» **DESCRIPTION OF THE TASK**: Please set down exactly the lines of the listing below from the line containing "Table 9. Parameters" through the line containing "Figure 4. Frequency", both lines included, leaving out all other lines.

RECORDS FOR THIS TASK START

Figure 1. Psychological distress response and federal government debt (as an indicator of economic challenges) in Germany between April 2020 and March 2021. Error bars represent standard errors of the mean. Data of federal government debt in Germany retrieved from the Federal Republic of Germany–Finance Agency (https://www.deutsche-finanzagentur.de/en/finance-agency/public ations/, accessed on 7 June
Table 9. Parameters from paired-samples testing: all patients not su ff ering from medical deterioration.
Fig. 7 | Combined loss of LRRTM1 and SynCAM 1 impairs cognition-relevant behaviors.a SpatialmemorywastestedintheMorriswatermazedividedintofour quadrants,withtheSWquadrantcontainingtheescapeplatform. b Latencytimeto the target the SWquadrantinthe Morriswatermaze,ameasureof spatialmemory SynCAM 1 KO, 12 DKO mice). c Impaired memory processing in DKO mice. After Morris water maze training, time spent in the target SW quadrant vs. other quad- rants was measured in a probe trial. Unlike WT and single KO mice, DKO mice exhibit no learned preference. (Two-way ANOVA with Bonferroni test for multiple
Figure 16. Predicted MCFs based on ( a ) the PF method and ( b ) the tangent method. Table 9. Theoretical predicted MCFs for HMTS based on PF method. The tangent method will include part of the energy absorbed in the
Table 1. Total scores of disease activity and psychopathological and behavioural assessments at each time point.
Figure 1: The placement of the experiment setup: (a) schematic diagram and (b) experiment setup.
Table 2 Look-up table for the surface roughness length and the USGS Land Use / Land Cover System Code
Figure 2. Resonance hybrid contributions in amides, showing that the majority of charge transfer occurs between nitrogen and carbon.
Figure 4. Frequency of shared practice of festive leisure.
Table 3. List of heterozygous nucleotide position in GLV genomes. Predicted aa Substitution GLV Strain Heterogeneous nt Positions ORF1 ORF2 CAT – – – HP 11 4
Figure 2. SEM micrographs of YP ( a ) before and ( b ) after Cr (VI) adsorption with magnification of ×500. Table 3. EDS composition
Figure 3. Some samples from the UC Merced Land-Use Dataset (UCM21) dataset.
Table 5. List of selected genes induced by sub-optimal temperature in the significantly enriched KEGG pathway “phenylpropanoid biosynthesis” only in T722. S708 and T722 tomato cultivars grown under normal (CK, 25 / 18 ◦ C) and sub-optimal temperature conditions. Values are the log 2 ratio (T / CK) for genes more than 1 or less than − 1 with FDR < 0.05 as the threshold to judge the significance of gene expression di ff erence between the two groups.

RECORDS FOR THIS TASK END

» **RESPONSE TO THE TASK**:
Table 9. Parameters from paired-samples testing: all patients not su ff ering from medical deterioration.
Fig. 7 | Combined loss of LRRTM1 and SynCAM 1 impairs cognition-relevant behaviors.a SpatialmemorywastestedintheMorriswatermazedividedintofour quadrants,withtheSWquadrantcontainingtheescapeplatform. b Latencytimeto the target the SWquadrantinthe Morriswatermaze,ameasureof spatialmemory SynCAM 1 KO, 12 DKO mice). c Impaired memory processing in DKO mice. After Morris water maze training, time spent in the target SW quadrant vs. other quad- rants was measured in a probe trial. Unlike WT and single KO mice, DKO mice exhibit no learned preference. (Two-way ANOVA with Bonferroni test for multiple
Figure 16. Predicted MCFs based on ( a ) the PF method and ( b ) the tangent method. Table 9. Theoretical predicted MCFs for HMTS based on PF method. The tangent method will include part of the energy absorbed in the
Table 1. Total scores of disease activity and psychopathological and behavioural assessments at each time point.
Figure 1: The placement of the experiment setup: (a) schematic diagram and (b) experiment setup.
Table 2 Look-up table for the surface roughness length and the USGS Land Use / Land Cover System Code
Figure 2. Resonance hybrid contributions in amides, showing that the majority of charge transfer occurs between nitrogen and carbon.
Figure 4. Frequency of shared practice of festive leisure.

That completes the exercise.